Task statement => Once you reach the line containing "Networking opportunities that", copy it and every line after it exactly, through the end of the data below.

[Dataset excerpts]
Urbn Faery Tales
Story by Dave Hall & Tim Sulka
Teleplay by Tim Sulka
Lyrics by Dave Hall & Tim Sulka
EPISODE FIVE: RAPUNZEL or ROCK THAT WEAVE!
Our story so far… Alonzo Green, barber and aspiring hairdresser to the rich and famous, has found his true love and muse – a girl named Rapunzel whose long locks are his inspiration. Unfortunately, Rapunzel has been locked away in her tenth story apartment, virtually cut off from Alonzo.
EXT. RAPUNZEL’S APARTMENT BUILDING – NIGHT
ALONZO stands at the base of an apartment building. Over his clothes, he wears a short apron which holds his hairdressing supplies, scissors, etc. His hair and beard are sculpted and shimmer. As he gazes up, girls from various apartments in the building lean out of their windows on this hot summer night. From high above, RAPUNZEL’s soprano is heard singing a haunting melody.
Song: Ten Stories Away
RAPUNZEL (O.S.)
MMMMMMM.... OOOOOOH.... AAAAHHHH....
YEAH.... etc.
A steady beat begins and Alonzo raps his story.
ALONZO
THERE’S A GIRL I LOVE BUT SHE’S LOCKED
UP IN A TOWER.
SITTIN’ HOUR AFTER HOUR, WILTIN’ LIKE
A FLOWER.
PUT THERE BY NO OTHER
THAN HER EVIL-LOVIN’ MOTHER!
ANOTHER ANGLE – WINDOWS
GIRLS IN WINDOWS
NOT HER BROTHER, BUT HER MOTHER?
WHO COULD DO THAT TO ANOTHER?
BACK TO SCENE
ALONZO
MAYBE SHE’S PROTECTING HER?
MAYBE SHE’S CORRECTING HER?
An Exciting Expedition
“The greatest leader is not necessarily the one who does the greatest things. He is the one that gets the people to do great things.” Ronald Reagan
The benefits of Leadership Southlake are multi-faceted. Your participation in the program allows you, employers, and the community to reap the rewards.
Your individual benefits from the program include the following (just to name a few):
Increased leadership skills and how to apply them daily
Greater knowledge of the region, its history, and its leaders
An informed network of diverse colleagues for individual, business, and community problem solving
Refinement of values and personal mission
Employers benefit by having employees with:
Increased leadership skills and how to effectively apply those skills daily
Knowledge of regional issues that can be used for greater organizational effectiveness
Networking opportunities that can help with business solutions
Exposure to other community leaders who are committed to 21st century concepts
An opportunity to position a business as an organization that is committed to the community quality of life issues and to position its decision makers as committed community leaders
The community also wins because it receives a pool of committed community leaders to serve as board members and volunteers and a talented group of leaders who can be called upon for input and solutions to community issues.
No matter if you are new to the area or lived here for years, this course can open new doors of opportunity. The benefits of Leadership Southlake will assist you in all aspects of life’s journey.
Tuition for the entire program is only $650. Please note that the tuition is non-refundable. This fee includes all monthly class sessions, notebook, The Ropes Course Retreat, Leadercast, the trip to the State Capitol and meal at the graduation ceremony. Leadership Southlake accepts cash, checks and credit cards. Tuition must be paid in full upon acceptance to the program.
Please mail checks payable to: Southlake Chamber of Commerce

Solution to the problem =>
Networking opportunities that can help with business solutions
Exposure to other community leaders who are committed to 21st century concepts
An opportunity to position a business as an organization that is committed to the community quality of life issues and to position its decision makers as committed community leaders
The community also wins because it receives a pool of committed community leaders to serve as board members and volunteers and a talented group of leaders who can be called upon for input and solutions to community issues.
No matter if you are new to the area or lived here for years, this course can open new doors of opportunity. The benefits of Leadership Southlake will assist you in all aspects of life’s journey.
Tuition for the entire program is only $650. Please note that the tuition is non-refundable. This fee includes all monthly class sessions, notebook, The Ropes Course Retreat, Leadercast, the trip to the State Capitol and meal at the graduation ceremony. Leadership Southlake accepts cash, checks and credit cards. Tuition must be paid in full upon acceptance to the program.
Please mail checks payable to: Southlake Chamber of Commerce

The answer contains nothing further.